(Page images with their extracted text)
((

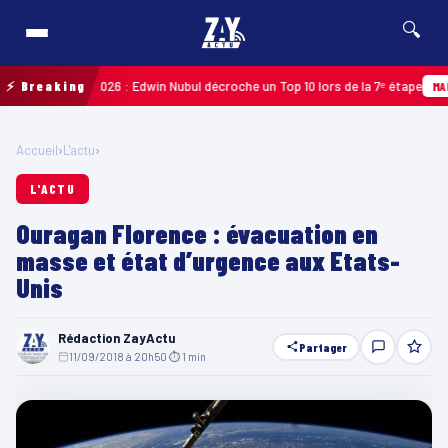
🔍
uadeloupe 2026 : Edwin Nubul décroche un Top 10 lors de la 7ᵉ étape
⚡ Breaking
MARTINI
Accueil
›
L'actu
›
L'ACTU
Ouragan Florence : évacuation en
masse et état d’urgence aux Etats-
Unis
Rédaction ZayActu
Partager
11/09/2018 à 20h50
·
⏱ 1 min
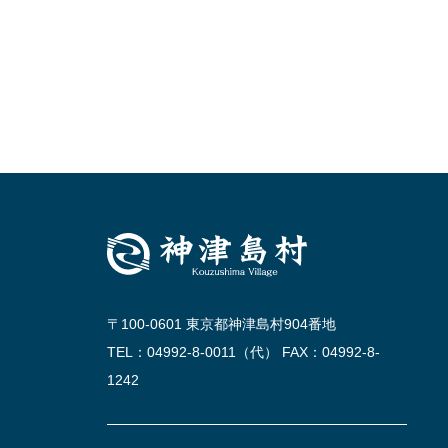
〒100-0601 東京都神津島村904番地
TEL：04992-8-0011（代） FAX：04992-8-
1242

))

Work to be completed: Copy every line of extracted text in the listing word for word. Leave out the pictures.

Response to this exercise:
🔍
uadeloupe 2026 : Edwin Nubul décroche un Top 10 lors de la 7ᵉ étape
⚡ Breaking
MARTINI
Accueil
›
L'actu
›
L'ACTU
Ouragan Florence : évacuation en
masse et état d’urgence aux Etats-
Unis
Rédaction ZayActu
Partager
11/09/2018 à 20h50
·
⏱ 1 min
〒100-0601 東京都神津島村904番地
TEL：04992-8-0011（代） FAX：04992-8-
1242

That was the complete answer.